«Adorava o pódio»

TÉNIS DE MESA 18-09-21 12:3
Por Gabriela Melo

É na «bolha» de Tessalónica, Grécia, ainda envolta em apertadas medidas sanitárias devido ao Covid-19, que o português mais bem classificado no ranking mundial, Marcos Freitas (23.º), se propõe voltar ao pódio do Top-16, um evento circunscrito aos melhores europeus. Em femininos, Fu Yu e Shao Jieni são as portuguesas apuradas.

Quinto favorito, Marcos Freitas discute o Top-16 pela oitava vez, com um sorriso provocado pelas recordações da primeira vitória de singulares num evento de topo, em 2014, seguida do segundo lugar passado um ano. Embora «os jogos sejam difíceis e os jogadores já se conheçam muito bem», o objetivo de «um bom resultado» nesta edição está traçado e o sorteio haveria de ditar confronto inicial com o dinamarquês Jonathan Groth (32.º). «Adorava voltar ao pódio», conta Marcos Freitas.
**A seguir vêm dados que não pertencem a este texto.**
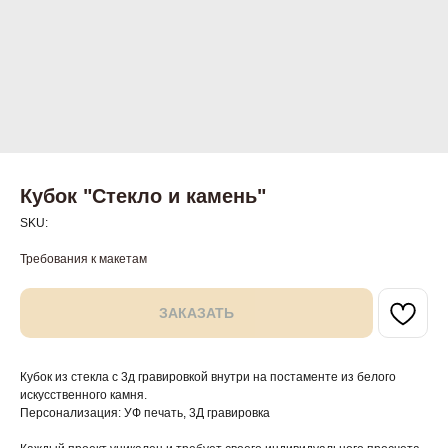
Кубок "Стекло и камень"
SKU:
Требования к макетам
ЗАКАЗАТЬ
Кубок из стекла с 3д гравировкой внутри на постаменте из белого
искусственного камня.
Персонализация: УФ печать, 3Д гравировка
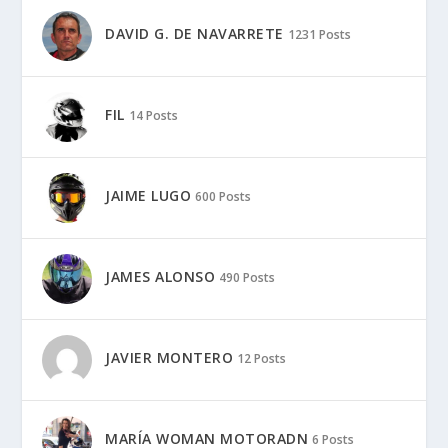
DAVID G. DE NAVARRETE
1231 Posts
FIL
14 Posts
JAIME LUGO
600 Posts
JAMES ALONSO
490 Posts
JAVIER MONTERO
12 Posts
MARÍA WOMAN MOTORADN
6 Posts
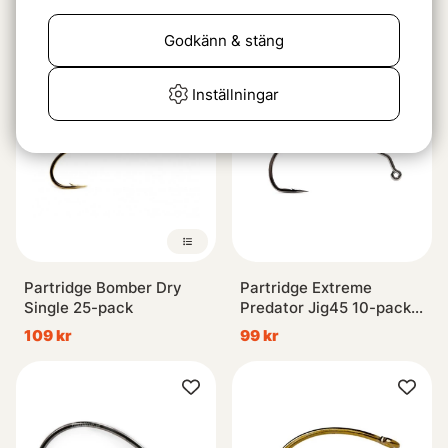
Single
bottenplatta
69 kr
1999 kr
Godkänn & stäng
Inställningar
Partridge Bomber Dry
Partridge Extreme
Single 25-pack
Predator Jig45 10-pack -
#6/0
109 kr
99 kr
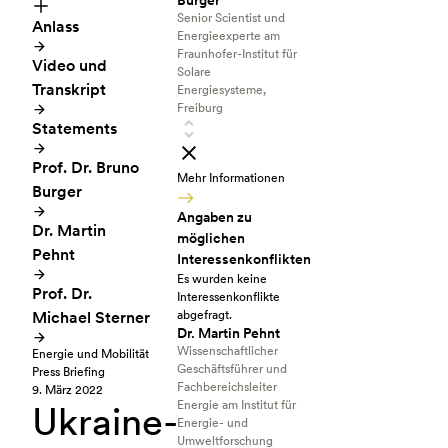
Burger
Senior Scientist und
Anlass
Energieexperte am
Fraunhofer-Institut für
Video und
Solare
Transkript
Energiesysteme,
Freiburg
Statements
Prof. Dr. Bruno
Mehr Informationen
Burger
Angaben zu
Dr. Martin
möglichen
Pehnt
Interessenkonflikten
Es wurden keine
Prof. Dr.
Interessenkonflikte
Michael Sterner
abgefragt.
Dr. Martin Pehnt
Wissenschaftlicher
Energie und Mobilität
Geschäftsführer und
Press Briefing
Fachbereichsleiter
9. März 2022
Energie am Institut für
Ukraine-
Energie- und
Umweltforschung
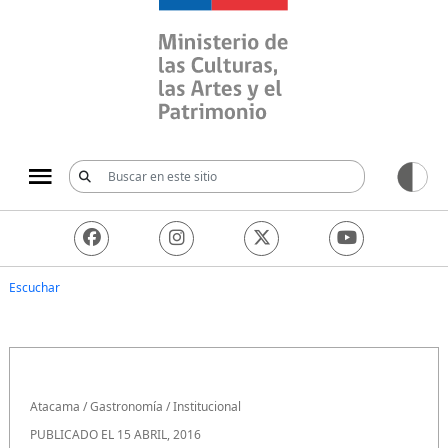
Ministerio de las Culturas, 
Escuchar
Atacama
/
Gastronomía
/
Institucional
PUBLICADO EL 15 ABRIL, 2016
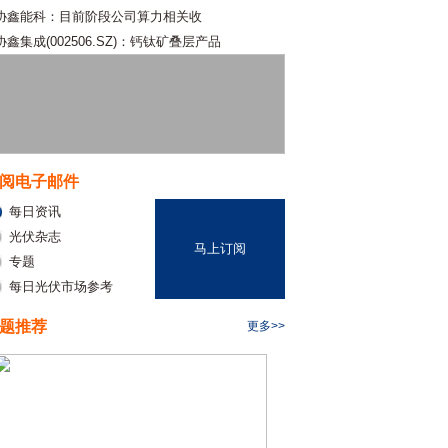
协鑫能科：目前阶段公司算力相关收
协鑫集成(002506.SZ)：钙钛矿叠层产品
阅电子邮件
每日资讯
光伏杂志
马上订阅
专题
每日光伏市场参考
题推荐
更多>>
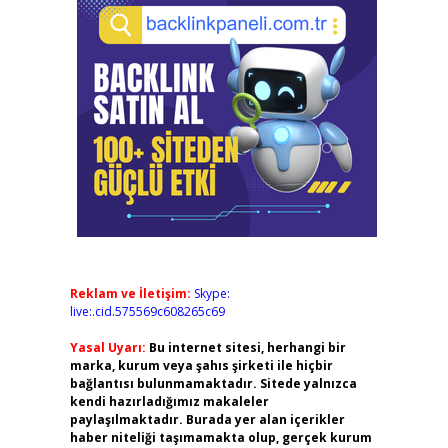
Reklam ve İletişim:
Skype:
live:.cid.575569c608265c69
Yasal Uyarı:
Bu internet sitesi, herhangi bir
marka, kurum veya şahıs şirketi ile hiçbir
bağlantısı bulunmamaktadır. Sitede yalnızca
kendi hazırladığımız makaleler
paylaşılmaktadır. Burada yer alan içerikler
haber niteliği taşımamakta olup, gerçek kurum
Será a primeira competição do madeirense após os Jogos Olímpicos de Tóquio, intercalada por duas semanas de férias e o trabalho no CAR de Vila Nova de Gaia sob supervisão da equipa técnica nacional. Servirá de preparação para o Europeu de equipas, de 28 deste mês a 3 de outubro, em Cluj, Roménia. Para competir na Grécia, Freitas abdicou do Open do Catar, onde estarão os companheiros de Seleção Nacional.

«Não me lembro de pensar tanto sobre a opção a fazer. Mas o Top-16 é muito importante e dei prioridade. A diferença horária e a quarentena complicariam as viagens. Era impossível estar bem nas três provas», justifica o jogador que, na Grécia, submete-se ao «sistema de bolha», apenas autorizado a sair do hotel para competir no pavilhão, mesmo vacinado e testado. O ténis de mesa retoma a atividade a espaços entre provas adiadas ou canceladas, mas o Top-16 é «mais pequena e fácil de organizar».

Em femininos, Fu Yu (54.ª mundial) defronta a luxemburguesa Lian Xin (44.ª), Shao Jieni (62.ª) a austríaca Sofia Polcanova (16.ª).